**WHAT IS EXPECTED:** Please rewrite the data from the line with "How many slices are in this pie chart?" through the end of the data, swapping "pie chart" for "circle graph" and changing nothing else. Leave the pictures out of your answer.

*-*-*

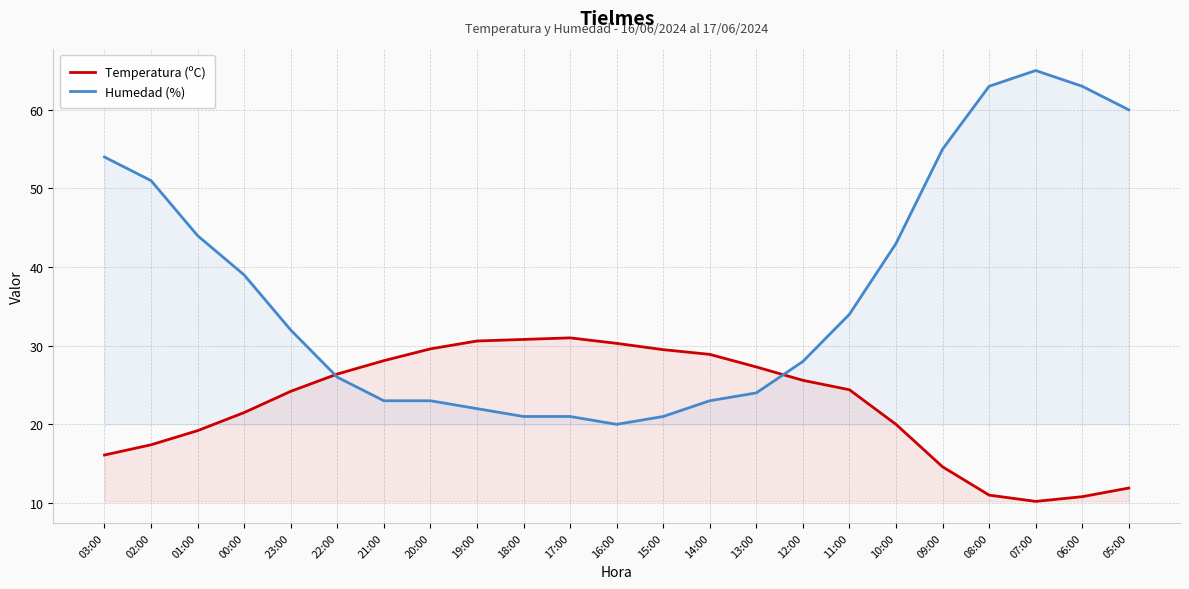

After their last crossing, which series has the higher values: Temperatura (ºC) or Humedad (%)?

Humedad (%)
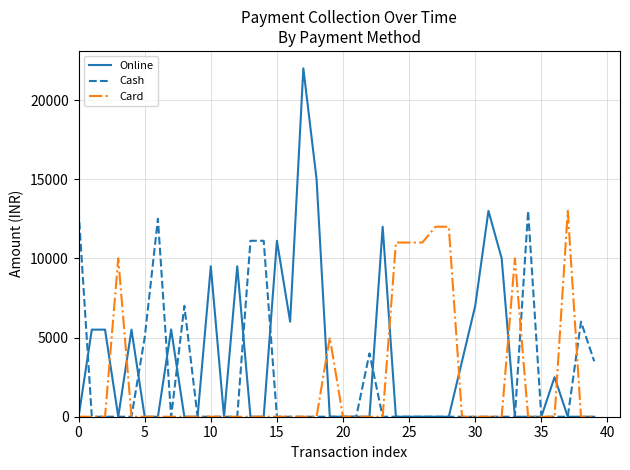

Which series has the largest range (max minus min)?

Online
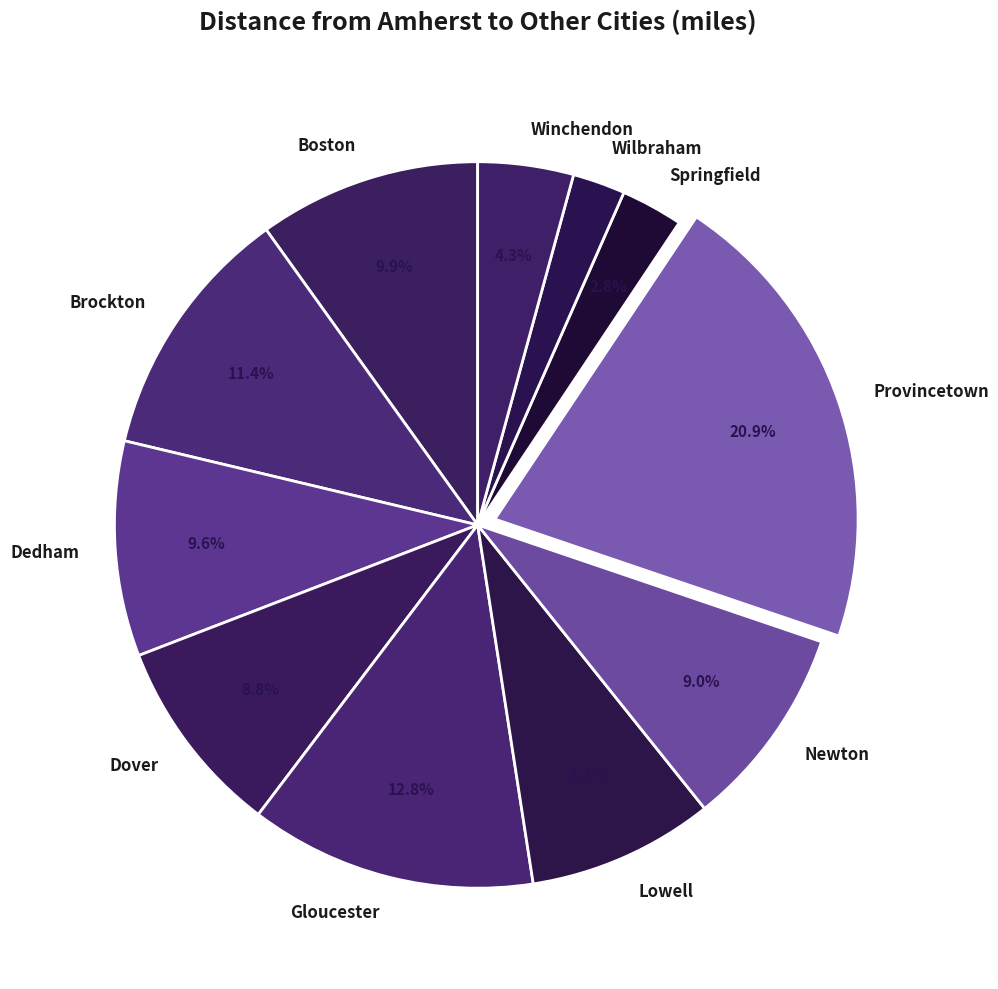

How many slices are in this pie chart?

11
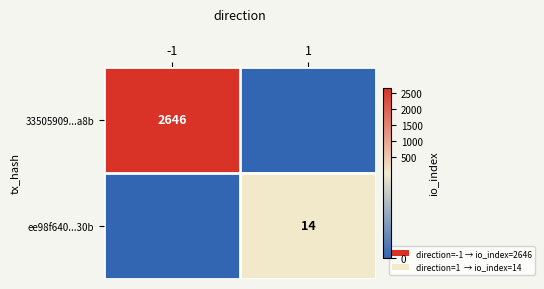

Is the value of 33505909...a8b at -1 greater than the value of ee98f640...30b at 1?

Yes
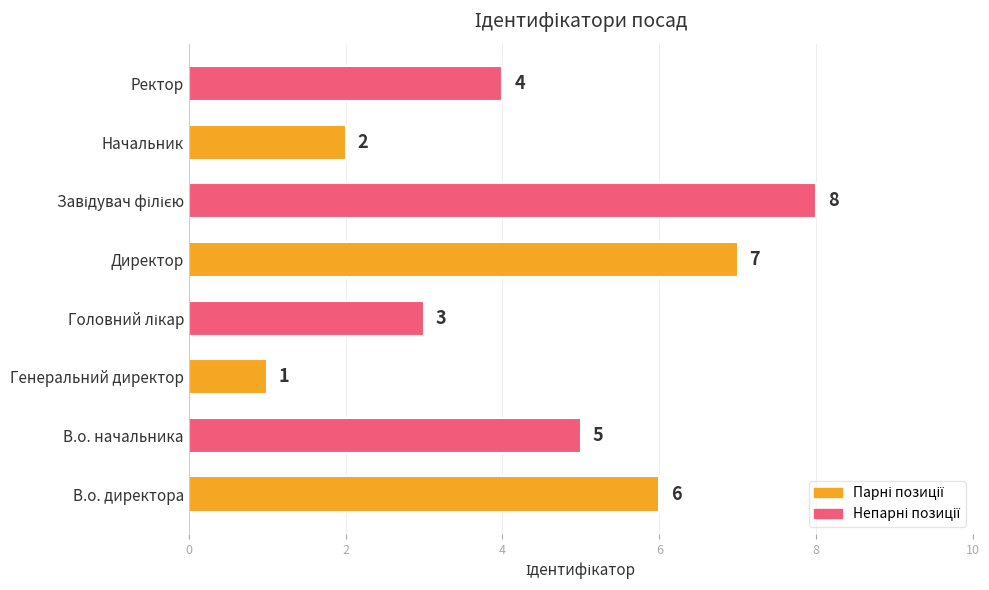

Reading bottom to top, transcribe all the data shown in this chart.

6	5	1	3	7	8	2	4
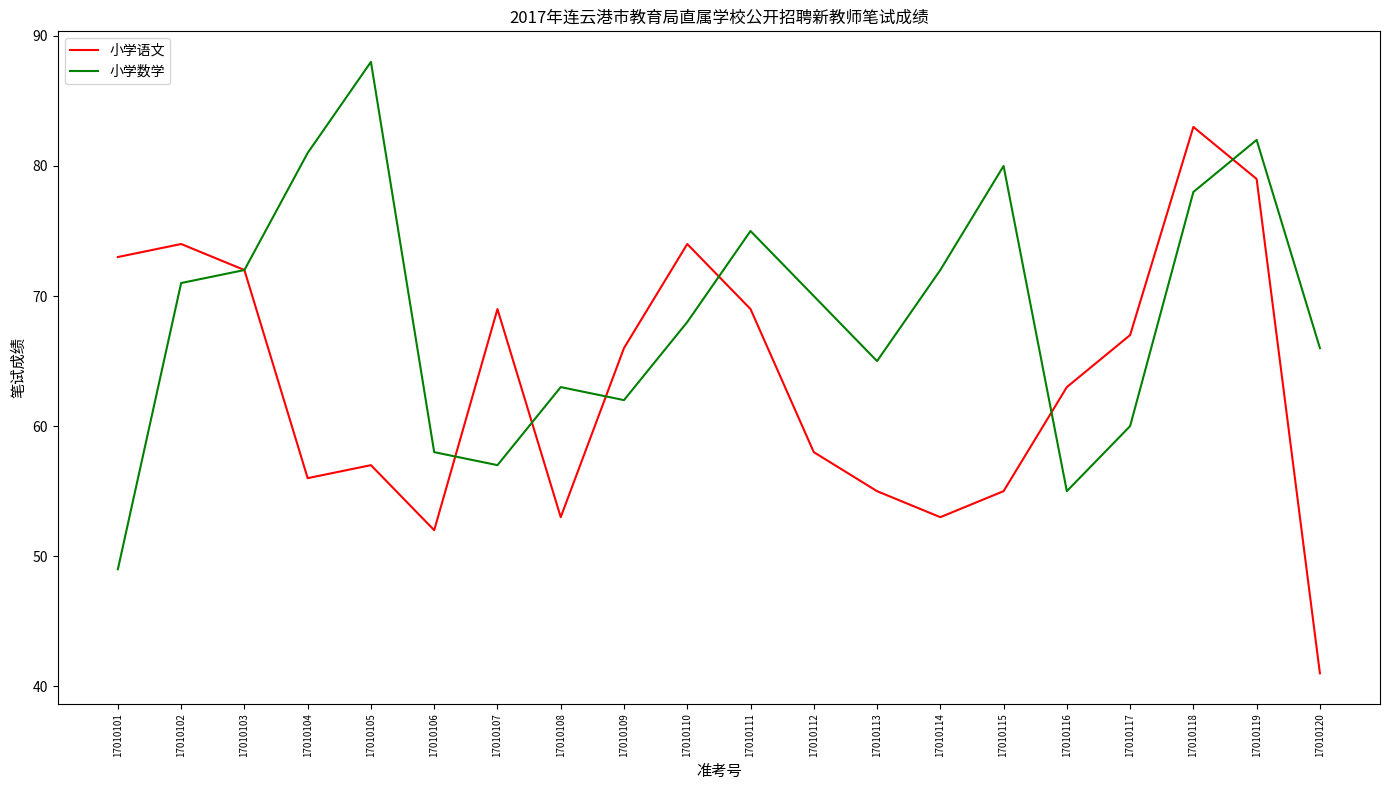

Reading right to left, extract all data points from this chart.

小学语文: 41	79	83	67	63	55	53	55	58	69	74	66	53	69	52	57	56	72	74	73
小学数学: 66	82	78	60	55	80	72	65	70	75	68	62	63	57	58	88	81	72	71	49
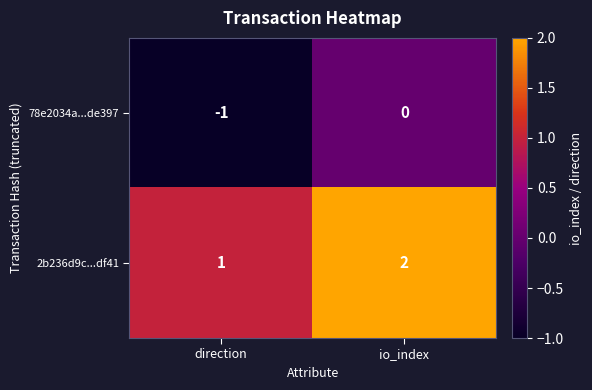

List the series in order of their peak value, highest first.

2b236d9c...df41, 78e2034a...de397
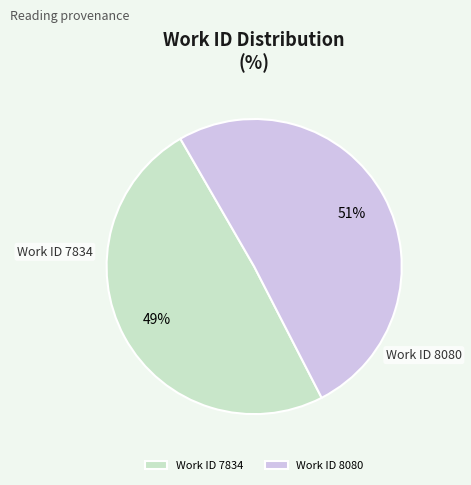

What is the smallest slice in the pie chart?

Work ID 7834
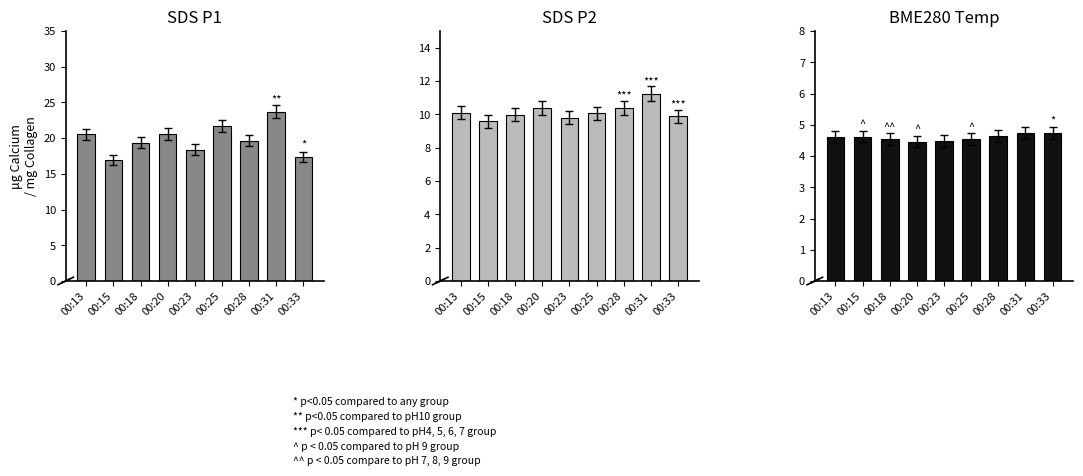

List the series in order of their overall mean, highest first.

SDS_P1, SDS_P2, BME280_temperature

*-*-*

**ANSWER BOX:**
How many slices are in this circle graph?

11

Is the value of 33505909...a8b at -1 greater than the value of ee98f640...30b at 1?

Yes

Reading bottom to top, transcribe all the data shown in this chart.

6	5	1	3	7	8	2	4

Reading right to left, extract all data points from this chart.

小学语文: 41	79	83	67	63	55	53	55	58	69	74	66	53	69	52	57	56	72	74	73
小学数学: 66	82	78	60	55	80	72	65	70	75	68	62	63	57	58	88	81	72	71	49

List the series in order of their peak value, highest first.

2b236d9c...df41, 78e2034a...de397

What is the smallest slice in the circle graph?

Work ID 7834

List the series in order of their overall mean, highest first.

SDS_P1, SDS_P2, BME280_temperature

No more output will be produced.